FPGA, or field programmable gateway arrays are becoming popular, because they allow just that. The software developer’s work doesn’t have to end as soon as the code is sent to the compiler. The compiler allows the code to be loaded and executed by a typical CPU, which by design is universal and can do a lot of things. Most software however perform a set of standard operations and then something unique to their nature, which gets repeated millions of times. FPGAs allow commoditization of that unique, repeatable activity, which when compiled onto the programmable board, can give it a performance boost of 10-100x at only 20x power increase. There is an immense cost reduction, instead of simply scaling the pool of CPU/MEM resources.
Does it mean application programming has to again become very low-level, make a huge turn around from the era of rapid development? Not at all, there are tools available that make it very easy, for example by utilizing Verilog. Certain standard blocks (DSPs) are pre-installed on the boards, to allow the developers to actually implement only the higher level logic. At the same time, programmable boards are available at reasonable prices and they can be re-programmed, unlike the super-expensive boards produced on demand for HFT trading companies.
FPGAs are the next big thing – if the above combination of breakthroughs did not convince you, take into consideration the battle to purchase Lattice, a vendor of FPGAs only, for $1.3 billion. Consider the rise of Xilinx, specializing in programmable SoCs. Last but not least, Intel acquired Altera about a year ago with the goal to join precisely this promising business.

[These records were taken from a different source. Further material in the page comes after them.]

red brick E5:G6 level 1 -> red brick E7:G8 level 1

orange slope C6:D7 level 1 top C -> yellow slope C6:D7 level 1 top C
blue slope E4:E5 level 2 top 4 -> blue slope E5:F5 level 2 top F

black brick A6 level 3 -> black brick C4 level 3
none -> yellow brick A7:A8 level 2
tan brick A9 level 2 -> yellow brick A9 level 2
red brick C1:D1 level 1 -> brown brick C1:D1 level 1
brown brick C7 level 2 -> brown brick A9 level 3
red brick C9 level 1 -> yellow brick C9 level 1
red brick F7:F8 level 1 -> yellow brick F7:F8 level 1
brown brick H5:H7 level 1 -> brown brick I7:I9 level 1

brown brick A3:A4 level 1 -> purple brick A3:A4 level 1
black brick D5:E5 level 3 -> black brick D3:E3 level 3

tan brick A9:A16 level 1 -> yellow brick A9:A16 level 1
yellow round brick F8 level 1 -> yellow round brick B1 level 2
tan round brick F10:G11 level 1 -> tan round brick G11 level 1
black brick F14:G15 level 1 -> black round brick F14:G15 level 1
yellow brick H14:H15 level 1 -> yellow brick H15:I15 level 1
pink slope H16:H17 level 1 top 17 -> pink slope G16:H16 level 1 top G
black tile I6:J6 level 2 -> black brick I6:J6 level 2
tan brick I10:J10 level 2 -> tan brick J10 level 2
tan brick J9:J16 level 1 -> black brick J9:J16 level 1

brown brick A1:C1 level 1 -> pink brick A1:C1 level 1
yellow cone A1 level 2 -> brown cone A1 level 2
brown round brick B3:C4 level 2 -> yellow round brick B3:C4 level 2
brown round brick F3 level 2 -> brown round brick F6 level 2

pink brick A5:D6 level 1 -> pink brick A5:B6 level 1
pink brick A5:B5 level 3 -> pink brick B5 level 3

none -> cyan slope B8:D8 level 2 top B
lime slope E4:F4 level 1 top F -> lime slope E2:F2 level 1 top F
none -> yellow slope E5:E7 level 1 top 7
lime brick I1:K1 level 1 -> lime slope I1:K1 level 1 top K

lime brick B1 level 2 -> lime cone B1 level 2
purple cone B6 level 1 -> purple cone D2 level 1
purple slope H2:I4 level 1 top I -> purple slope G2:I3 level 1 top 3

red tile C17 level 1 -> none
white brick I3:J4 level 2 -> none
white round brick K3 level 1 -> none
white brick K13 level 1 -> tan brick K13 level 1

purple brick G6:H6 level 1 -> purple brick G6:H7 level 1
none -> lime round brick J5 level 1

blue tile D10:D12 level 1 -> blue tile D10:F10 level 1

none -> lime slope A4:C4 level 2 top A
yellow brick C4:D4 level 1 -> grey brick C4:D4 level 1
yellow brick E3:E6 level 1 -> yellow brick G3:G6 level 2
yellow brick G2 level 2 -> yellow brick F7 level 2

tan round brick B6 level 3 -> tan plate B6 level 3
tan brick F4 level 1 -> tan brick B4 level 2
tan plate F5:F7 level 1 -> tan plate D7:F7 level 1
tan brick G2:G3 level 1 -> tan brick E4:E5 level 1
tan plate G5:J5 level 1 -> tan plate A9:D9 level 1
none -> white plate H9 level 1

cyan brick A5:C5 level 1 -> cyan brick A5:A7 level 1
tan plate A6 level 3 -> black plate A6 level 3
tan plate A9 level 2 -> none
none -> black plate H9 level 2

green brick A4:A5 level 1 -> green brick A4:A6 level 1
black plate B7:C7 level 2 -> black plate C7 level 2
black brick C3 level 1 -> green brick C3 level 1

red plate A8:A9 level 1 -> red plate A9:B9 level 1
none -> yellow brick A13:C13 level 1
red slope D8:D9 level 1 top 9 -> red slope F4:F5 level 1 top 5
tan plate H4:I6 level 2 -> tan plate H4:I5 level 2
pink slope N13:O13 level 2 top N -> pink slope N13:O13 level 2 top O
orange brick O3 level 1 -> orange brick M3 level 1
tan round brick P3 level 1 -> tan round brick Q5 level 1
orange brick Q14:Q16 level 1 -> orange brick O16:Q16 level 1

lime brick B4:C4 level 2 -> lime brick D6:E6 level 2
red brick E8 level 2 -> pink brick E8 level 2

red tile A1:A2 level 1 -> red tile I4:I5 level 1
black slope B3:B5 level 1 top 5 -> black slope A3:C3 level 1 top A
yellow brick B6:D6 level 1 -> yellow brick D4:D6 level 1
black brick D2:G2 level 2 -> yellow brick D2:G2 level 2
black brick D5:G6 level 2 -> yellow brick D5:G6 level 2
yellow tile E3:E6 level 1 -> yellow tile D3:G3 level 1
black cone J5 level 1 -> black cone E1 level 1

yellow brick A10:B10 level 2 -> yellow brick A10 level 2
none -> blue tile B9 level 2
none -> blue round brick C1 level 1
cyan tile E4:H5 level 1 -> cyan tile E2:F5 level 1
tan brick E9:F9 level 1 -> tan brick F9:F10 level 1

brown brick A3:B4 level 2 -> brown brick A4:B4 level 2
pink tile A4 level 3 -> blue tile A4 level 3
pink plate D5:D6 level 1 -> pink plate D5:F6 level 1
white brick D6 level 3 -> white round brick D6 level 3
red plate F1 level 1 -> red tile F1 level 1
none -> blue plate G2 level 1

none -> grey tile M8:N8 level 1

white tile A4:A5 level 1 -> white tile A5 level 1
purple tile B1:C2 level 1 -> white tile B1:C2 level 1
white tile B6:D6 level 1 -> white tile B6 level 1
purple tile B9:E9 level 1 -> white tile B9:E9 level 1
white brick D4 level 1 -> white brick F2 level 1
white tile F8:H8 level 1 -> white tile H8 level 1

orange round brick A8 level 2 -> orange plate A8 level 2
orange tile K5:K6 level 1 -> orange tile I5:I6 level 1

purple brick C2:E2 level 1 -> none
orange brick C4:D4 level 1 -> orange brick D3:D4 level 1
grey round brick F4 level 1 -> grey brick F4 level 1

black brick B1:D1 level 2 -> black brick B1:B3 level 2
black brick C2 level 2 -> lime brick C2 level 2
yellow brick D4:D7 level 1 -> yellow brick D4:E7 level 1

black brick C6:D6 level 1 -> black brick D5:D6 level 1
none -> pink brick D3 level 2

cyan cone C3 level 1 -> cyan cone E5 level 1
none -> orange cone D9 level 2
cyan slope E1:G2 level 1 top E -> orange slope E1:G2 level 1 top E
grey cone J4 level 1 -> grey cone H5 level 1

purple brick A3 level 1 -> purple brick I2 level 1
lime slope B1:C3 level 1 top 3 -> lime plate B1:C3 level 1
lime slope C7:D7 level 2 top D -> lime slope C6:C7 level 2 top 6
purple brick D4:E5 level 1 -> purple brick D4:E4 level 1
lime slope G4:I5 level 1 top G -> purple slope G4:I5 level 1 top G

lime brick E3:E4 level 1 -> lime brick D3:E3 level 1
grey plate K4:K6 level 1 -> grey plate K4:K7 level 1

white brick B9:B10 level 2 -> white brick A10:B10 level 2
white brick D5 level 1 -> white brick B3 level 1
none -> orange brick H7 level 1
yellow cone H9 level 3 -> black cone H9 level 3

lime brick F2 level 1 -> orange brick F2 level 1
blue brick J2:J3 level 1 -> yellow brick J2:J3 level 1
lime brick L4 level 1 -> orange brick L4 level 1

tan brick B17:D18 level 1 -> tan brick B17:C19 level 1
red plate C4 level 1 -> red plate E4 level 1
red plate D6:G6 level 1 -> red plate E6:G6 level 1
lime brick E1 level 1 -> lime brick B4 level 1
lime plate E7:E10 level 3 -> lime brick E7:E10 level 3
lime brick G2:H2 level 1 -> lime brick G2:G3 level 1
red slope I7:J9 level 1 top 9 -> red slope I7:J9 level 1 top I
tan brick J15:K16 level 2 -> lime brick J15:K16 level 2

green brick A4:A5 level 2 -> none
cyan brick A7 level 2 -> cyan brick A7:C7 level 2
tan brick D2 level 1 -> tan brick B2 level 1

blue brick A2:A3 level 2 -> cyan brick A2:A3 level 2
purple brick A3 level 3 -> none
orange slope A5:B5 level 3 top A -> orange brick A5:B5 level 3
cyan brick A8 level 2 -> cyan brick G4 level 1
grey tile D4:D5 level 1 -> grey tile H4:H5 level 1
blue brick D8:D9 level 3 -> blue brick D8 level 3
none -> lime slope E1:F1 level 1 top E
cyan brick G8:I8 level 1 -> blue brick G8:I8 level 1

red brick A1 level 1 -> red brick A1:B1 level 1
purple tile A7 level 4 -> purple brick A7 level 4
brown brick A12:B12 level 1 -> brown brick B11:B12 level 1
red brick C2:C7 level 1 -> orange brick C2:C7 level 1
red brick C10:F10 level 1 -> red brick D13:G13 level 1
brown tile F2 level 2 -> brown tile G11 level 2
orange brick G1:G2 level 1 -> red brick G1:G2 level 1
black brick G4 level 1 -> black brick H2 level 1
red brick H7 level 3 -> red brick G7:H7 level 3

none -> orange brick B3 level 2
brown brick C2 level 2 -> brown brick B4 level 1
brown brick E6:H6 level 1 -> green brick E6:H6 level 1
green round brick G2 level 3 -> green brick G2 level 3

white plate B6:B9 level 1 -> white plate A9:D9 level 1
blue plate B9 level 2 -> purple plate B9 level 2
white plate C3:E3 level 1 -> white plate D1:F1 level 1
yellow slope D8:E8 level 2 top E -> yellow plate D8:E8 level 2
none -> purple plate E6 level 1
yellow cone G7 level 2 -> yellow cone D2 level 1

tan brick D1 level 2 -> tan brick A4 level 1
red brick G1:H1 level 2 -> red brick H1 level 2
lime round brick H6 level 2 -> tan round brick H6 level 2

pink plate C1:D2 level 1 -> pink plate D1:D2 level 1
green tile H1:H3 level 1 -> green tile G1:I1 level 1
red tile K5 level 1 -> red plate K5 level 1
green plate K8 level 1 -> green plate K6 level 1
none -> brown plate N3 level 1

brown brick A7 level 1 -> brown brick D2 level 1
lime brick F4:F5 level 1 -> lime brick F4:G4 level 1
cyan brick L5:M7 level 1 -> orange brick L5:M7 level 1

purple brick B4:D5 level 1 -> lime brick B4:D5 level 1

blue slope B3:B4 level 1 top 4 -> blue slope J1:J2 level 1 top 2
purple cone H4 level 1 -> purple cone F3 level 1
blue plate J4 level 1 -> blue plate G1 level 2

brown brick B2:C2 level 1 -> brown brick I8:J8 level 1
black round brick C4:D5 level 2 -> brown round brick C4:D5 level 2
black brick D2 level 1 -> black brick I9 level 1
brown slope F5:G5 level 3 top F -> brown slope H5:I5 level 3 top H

So what the CIO/CTO can do? While it might not be very easy to find Verilog/VHDL specialists who also are capable developers understanding time-to-market and quality programming concepts, it was a matter of time until other vendors try to fill in the gap. Amazon is already offering EC2 instances with programmable hardware. OVH also offers a similar solution called RunAbove, which at the time of writing this article got completely sold out. Last but not least, there’s also Reconfigure.io, offering a Google Go language compiler optimizing the code developers wrote to be directly installed onto programmable boards.
What’s next? Maybe containers hosting micro services could be moved to FPGAs?